Everest ai tempi del COVID-19

Alpinisti in salita verso la vetta dell’Everest

Buongiorno da Kathmandu,

ecco le ultime notizie  dall’Himalaya e dintorni!

La pandemia del Covid-19 continua a creare caos e paura in India e di recente anche in Nepal. La curva sembra appiattirsi, purtroppo a alto livello sia per le nuove infezioni (8467) come per i decessi (203) e la quarantene si prolunga fino al 31 maggio e probabilmente fino a metà giugno. La situazione in Nepal è criticama non come in India.
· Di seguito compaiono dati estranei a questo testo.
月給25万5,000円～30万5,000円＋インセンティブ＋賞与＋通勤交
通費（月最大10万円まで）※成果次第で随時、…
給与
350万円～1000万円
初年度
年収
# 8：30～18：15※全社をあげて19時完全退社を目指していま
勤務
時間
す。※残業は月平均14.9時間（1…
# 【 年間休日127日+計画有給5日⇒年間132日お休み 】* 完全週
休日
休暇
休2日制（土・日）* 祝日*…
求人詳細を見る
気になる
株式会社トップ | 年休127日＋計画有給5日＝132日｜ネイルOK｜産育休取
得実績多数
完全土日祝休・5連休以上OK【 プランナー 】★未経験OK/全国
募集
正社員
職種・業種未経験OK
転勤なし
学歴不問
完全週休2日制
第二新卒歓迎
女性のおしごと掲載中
Il Nepal ha ordinato molte bombole d’ossigeno, avendo sufficiente produzione di ossigeno, ma carenza di bombole. 

Il distretto del Mustang che era  senza casi fino inizio maggio, è l’ultimo distretto del paese che adesso anche e colpito dal virus, portato nel distretto sarebbero stati turisti indiani in pellegrinaggio, ma ovviamente questo è un sentimento più che la verità.
Al momento l’Alto Mustang, ovvero quello storico che formava il Regno, è largamente ancora salvo, ma la popolazione è nervosa, in quanto non ci sono molti servizi sanitari capace do contrastare la pandemia seriamente. Il Lockdown adesso in atto nel distretto si spera aiuti a fermare l’avanzata. 
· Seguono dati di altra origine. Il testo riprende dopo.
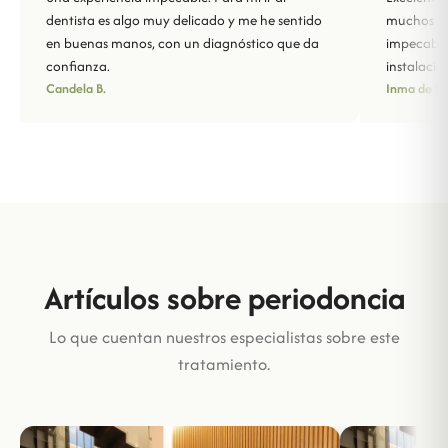
dentista es algo muy delicado y me he sentido
muchos año
en buenas manos, con un diagnóstico que da
impecable
confianza.
instalacio
Candela B.
Inma de Sa
Artículos sobre periodoncia
Lo que cuentan nuestros especialistas sobre este
tratamiento.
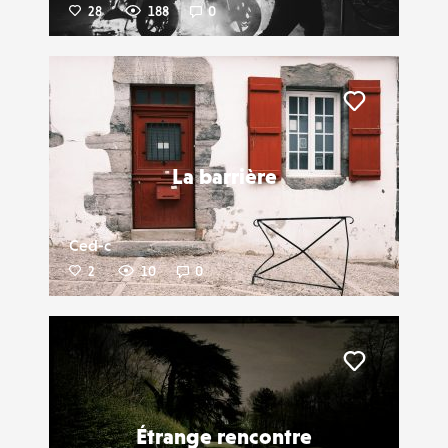
28
188
0
Liker
La barrière
Ced-c
2
10
0
Liker
Étrange rencontre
La Cina e il Tibet non risentono della pandemia come si sa già, abbiamo parlato con dei nostri amici in Ningchi nel Est del Tibet e riportono che tutto è molto tranquillo, tutto aperto eccetto ai turisti stranieri che non si vedono ovviamente. Simile le news da altre parti del Tibet, anche il nostro staff di Lhasa conferma la situazione molto tranquilla per la pandemia del Covid.